Ryan Walters is the new DC of the Huskies and someone Illinois is very familiar with. Walters is the former Colorado safety who was a student assistant under Dan Hawkins. He then moved to Arizona first as a GA and then DBs coach under Mike Stoops (and Tim Kish for those who know). Once Mike was fired at Arizona, he took the lifeline Bob provided as a GA at Oklahoma, before heading to North Texas as the CBs coach under Dan McCarney. He caught the eye of the TCU OC there, and Justin Fuente took him on his first Memphis staff where he started working under Barry Odom. Odom made him DC at Missouri before moving to Illinois. It was in Champaign where he truly found The One Thing That Works, migrating to the 5-1-5 man scheme from the 4-2-5 of Odom and in the process built the Illini into a statistical defensive juggernaut in 2022 that led to a Broyles Award finalist nod and the keys to the Purdue program.

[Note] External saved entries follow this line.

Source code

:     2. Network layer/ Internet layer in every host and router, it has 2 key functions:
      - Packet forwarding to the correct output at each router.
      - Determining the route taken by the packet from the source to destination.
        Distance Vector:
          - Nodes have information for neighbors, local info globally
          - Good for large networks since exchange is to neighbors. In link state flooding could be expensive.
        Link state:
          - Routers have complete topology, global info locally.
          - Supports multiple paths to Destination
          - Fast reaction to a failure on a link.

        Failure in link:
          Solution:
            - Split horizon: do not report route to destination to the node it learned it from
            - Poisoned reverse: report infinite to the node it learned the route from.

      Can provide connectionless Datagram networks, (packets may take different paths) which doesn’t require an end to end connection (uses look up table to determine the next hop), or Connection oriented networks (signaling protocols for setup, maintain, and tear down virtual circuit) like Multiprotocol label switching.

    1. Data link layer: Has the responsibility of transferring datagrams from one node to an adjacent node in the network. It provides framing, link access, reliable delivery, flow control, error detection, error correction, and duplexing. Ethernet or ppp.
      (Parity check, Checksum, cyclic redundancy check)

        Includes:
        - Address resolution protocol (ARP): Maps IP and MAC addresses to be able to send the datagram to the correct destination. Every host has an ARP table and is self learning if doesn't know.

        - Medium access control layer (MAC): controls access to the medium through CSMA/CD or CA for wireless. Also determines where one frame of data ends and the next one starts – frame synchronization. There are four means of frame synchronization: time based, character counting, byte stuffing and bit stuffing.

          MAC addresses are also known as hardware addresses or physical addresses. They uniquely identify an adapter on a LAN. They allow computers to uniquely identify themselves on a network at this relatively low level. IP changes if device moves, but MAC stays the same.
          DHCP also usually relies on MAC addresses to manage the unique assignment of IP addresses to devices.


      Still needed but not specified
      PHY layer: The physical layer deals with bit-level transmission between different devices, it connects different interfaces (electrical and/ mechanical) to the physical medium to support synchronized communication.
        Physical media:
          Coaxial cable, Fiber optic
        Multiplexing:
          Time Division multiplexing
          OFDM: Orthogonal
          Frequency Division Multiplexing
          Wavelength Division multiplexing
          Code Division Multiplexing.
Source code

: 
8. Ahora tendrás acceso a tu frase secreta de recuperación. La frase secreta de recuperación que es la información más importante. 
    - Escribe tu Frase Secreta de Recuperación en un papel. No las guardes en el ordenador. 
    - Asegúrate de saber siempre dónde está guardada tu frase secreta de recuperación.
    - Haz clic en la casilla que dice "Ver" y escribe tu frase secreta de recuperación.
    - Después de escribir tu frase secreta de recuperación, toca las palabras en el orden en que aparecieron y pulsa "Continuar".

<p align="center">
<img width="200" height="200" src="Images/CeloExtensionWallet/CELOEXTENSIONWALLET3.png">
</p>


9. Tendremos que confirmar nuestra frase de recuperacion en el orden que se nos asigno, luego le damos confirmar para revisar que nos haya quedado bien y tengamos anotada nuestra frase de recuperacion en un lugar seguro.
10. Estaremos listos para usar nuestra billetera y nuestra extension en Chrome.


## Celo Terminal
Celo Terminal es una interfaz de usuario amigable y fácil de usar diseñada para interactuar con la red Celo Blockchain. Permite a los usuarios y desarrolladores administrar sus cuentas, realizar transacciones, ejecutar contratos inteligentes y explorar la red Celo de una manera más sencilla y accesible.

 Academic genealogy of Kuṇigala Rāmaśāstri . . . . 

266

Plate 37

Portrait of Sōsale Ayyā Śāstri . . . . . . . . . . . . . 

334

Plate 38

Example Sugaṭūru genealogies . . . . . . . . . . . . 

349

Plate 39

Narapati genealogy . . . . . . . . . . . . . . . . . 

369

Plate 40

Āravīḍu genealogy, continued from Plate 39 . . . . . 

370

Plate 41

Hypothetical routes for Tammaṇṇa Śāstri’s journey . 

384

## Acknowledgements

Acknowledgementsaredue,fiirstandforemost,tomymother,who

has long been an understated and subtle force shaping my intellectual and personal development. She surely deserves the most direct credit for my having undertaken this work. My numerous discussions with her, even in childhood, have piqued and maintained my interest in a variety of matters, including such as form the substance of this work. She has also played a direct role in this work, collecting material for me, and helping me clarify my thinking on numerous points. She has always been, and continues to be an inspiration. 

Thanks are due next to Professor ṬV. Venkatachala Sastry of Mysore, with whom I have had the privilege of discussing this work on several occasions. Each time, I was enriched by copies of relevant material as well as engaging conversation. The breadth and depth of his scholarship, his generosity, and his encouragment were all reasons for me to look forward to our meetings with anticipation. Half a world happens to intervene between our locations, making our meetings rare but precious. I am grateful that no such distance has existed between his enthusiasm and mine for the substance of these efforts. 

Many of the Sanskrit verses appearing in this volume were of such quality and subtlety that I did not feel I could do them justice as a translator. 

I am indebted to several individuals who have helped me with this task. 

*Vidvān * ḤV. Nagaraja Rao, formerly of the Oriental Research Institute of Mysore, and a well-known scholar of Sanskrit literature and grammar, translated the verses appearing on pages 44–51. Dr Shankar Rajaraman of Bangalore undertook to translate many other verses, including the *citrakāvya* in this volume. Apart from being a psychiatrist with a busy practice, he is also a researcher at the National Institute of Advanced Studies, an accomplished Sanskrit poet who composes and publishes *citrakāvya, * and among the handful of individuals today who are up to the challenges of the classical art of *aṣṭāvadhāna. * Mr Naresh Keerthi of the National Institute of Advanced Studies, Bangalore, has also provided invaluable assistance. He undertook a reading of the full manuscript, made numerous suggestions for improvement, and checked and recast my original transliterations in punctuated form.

That head coaching gig turned out to be less of a job and more of an extended, poorly-rated vacation, ending abruptly after two seasons with a 5-19 record. He’s back in his element now, having packed his bags for Seattle and leaving behind some entirely unfinished business. Specifically, the matter of the massive, unbought-out-of-the-contract house he was building for himself in West Lafayette. It appears Walters is less interested in completing the home-building process in the Midwest than he is in completing the process getting back to being a defensive coordinator at an elite program, and really, who can blame him for prioritizing the latter over an escrow account in Indiana?
The Huskies defense Walters have made a hard, aggressive pivot to a philosophy defined by secondary athleticism and manufactured pressure, a scheme that looks to terrorize quarterbacks with exotic looks rather than simply overpowering them. Walters’s calling card continues to be the heavy use of Cover One man coverage, a high-risk, high-reward approach that asks cornerbacks to live on an island while a roaming free safety acts as a center-fielder for deep shots. Up front, the base may feature a hybrid 5-1-5 alignment, sometimes appearing as a three-man front with two stand-up edge rushers, often blitzing from the second level to create confusion and force the offense into bad decisions on early downs. The entire operation is engineered to generate a massive number of takeaways and third-down stops, which is exactly what happens when you have guys who can play elite man-to-man defense. The results are either heaven or hell; there's no purgatory.